Zeenie relates frank details of family members and other painful adult encounters. There is an invitation to Memdidi, Master moshai’s wife, and Master moshai’s 30th anniversary of their very first meeting in Brighton on January 19, 1920. Amongst much merriment, “Memdidi wore a tight smile” and “confided the sad truth about her three miscarriages, that, due to medical complications, she would never be able to bear a child.”

Seated at the piano, Memdidi sang in plaintive tones:

“Shokatore oi kandiche shokole, shono! shono! pita!

Ja kichu paay, haraye jaay, na mane shantona”

Late at night, “Nanna spoke in tight whispers, clutching the phone. “Oh no! Master moshai…it just cannot be!...Mira has killed herself.” A heart rending experience for a sensitive child to witness.

A contrasting exposure for Zeenie is the arrival of Nana Sahib, her maternal grandfather. “The whole house seemed shrouded in gloom, despite the bright winter sunshine outside. I felt so suffocated that I tiptoed down the stairs to Maggie…and cried for Nanna, who looked so sad. How dare he come back to 7 Park Lane—Nanna’s house—after pushing her aside to make way for his third wife? Please, please—can’t I stay with you until he leaves?” Maggie replied, “I think this is the time for you to be her special guardian angel, always by her side.” At a tender age, Zeenie is exposed to harsh realities of life and the deep pain endured by a loved one.

Moving on to Calcutta’s cityscapes steeped in history and rooted in heritage, Zeenat evolves into a compulsive researcher. All her childhood locations come alive with distant memories; as she provides the reader with adulthood research. We read of her favourite places, providing us with the rich background of its founders in a historical and cultural context. One is transported to an era; a Calcutta in the 1940s with its cosmopolitan composition of inhabitants and their lifestyles.

Cultural and religious rituals of Eastern and Western origin: Muslims (Sunni and Shia), Buddhists, Jews, Hindus (of every caste), Christians (Anglicans, Catholics, and Protestants) appear. Zeenie’s accounts of these exposures include descriptions of gastronomic spreads, all in good taste.

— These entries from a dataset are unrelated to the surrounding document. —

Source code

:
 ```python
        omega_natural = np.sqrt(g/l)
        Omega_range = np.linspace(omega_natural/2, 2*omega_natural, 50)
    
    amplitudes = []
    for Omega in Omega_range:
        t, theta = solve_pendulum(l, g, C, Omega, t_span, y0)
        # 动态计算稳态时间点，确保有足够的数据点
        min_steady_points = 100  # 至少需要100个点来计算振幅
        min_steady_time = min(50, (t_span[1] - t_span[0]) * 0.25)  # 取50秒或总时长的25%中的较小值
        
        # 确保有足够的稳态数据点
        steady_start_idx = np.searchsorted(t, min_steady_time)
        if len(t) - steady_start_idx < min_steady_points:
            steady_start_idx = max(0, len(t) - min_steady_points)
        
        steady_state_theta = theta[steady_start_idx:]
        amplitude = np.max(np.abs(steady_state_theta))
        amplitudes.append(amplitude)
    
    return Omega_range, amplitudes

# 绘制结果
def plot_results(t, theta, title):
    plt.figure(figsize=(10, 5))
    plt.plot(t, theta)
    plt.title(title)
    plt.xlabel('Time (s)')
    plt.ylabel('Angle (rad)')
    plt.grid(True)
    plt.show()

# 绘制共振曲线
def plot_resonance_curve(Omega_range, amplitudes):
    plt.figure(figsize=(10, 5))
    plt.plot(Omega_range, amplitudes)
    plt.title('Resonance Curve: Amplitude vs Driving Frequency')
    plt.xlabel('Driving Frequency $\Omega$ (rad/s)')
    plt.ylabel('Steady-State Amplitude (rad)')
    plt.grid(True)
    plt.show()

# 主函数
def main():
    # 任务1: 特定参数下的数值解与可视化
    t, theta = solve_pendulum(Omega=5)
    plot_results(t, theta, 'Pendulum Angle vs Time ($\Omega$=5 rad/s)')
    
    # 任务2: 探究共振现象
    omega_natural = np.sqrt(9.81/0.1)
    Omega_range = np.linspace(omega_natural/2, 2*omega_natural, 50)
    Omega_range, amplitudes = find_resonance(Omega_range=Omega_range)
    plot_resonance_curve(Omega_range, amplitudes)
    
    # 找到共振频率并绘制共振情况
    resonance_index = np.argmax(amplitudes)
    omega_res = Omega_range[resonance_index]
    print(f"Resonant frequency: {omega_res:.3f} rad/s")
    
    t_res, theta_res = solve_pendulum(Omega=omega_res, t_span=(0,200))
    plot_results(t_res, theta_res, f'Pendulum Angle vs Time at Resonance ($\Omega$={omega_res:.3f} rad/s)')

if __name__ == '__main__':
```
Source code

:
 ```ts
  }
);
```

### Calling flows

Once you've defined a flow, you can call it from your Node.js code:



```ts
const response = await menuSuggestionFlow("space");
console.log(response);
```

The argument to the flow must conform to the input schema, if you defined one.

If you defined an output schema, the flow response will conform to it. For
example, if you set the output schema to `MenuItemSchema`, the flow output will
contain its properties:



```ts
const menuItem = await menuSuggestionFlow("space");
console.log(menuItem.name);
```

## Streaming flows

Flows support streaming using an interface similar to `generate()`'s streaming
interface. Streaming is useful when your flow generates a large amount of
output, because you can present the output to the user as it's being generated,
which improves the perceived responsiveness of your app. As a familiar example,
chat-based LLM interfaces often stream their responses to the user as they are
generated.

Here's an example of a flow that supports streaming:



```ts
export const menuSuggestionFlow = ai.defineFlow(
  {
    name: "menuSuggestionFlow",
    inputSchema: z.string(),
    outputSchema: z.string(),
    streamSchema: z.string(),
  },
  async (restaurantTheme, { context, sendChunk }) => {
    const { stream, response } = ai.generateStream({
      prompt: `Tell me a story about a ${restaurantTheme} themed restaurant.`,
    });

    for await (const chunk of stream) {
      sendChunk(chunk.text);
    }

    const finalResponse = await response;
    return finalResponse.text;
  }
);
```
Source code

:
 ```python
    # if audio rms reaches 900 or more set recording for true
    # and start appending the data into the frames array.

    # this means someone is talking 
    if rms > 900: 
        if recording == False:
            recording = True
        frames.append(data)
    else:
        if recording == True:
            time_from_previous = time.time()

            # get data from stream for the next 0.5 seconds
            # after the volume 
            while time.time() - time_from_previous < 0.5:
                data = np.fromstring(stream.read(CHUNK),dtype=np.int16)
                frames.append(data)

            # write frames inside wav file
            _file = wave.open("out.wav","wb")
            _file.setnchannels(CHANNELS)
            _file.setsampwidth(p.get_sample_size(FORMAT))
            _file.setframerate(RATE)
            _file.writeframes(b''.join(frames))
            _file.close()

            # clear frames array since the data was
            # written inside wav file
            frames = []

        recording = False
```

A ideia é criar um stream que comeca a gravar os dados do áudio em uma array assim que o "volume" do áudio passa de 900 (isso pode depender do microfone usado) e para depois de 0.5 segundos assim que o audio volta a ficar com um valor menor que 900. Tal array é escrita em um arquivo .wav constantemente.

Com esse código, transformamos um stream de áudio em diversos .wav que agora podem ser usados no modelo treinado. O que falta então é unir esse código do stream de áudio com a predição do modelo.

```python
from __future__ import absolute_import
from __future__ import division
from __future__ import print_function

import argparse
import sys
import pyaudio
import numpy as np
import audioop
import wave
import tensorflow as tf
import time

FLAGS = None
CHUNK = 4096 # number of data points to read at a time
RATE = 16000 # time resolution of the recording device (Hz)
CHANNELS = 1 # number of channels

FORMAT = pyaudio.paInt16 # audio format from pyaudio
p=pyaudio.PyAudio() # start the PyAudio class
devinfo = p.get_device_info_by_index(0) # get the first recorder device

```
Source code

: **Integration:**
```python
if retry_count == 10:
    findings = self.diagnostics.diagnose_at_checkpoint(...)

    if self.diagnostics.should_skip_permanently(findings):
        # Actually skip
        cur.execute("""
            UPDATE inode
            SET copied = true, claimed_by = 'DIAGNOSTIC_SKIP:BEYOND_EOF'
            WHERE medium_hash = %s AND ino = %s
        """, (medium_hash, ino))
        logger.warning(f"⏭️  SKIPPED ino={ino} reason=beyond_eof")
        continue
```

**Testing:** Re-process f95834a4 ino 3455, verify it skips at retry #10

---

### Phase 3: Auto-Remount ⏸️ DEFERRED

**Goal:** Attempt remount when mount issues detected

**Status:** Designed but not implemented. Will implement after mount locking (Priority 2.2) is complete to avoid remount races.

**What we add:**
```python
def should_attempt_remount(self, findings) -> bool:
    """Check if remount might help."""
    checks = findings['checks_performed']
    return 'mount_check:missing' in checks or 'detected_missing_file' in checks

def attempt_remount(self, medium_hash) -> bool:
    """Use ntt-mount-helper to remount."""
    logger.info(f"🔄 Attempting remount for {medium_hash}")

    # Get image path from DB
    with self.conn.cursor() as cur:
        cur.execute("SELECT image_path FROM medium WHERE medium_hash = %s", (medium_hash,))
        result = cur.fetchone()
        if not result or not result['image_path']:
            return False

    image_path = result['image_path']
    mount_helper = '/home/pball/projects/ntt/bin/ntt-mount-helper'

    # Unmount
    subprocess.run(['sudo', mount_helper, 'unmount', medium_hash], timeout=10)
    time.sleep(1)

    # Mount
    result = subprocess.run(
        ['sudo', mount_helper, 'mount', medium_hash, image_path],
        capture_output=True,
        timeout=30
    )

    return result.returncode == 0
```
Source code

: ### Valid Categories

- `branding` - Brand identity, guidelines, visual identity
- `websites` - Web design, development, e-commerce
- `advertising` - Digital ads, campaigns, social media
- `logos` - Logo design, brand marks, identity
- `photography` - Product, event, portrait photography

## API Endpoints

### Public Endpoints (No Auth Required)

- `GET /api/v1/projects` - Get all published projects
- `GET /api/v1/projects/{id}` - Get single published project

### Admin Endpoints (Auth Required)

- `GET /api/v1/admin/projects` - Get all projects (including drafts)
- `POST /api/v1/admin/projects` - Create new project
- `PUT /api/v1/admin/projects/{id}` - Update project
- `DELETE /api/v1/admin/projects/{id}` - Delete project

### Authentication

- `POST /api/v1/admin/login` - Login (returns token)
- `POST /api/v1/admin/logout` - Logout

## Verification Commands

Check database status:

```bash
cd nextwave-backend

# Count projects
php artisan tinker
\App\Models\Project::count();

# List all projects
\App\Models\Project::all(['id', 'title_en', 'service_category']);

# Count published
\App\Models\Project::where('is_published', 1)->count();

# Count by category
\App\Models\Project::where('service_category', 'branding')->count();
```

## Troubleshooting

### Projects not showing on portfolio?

No book on Calcutta may omit Park Street, known in colonial times as Shaheb Para. Zeenie’s haunts read like a map of the city’s social life: Flury’s Tea Room with Granny Maggie, Trincas, Mocambo, the Grand Hotel, and Nahoum’s in New Market, founded by a Baghdadi Jew in 1902 and still beloved. College Street, Calcutta’s famed Boi Para, rounds off the tour—a bibliophile’s haunt then as now, best followed by a stop at The Coffee House and Presidency College.

Calcutta Kebabs and Christmas Cake comes to a close on page 568. An encyclopaedia of 25 pages of Dramatis Personae and glossaries follows. Family photographs spanning the 1930s to 2026 add faces to the narrative, ending with genealogies. Close to 600 pages, the book qualifies for the remark by British author C.S. Lewis (1898–1963): “You can never get a cup of tea large enough or a book long enough to suit me.”

Raana Haider is the author of India: Beyond the Taj and the Raj (University Press Limited, 2013).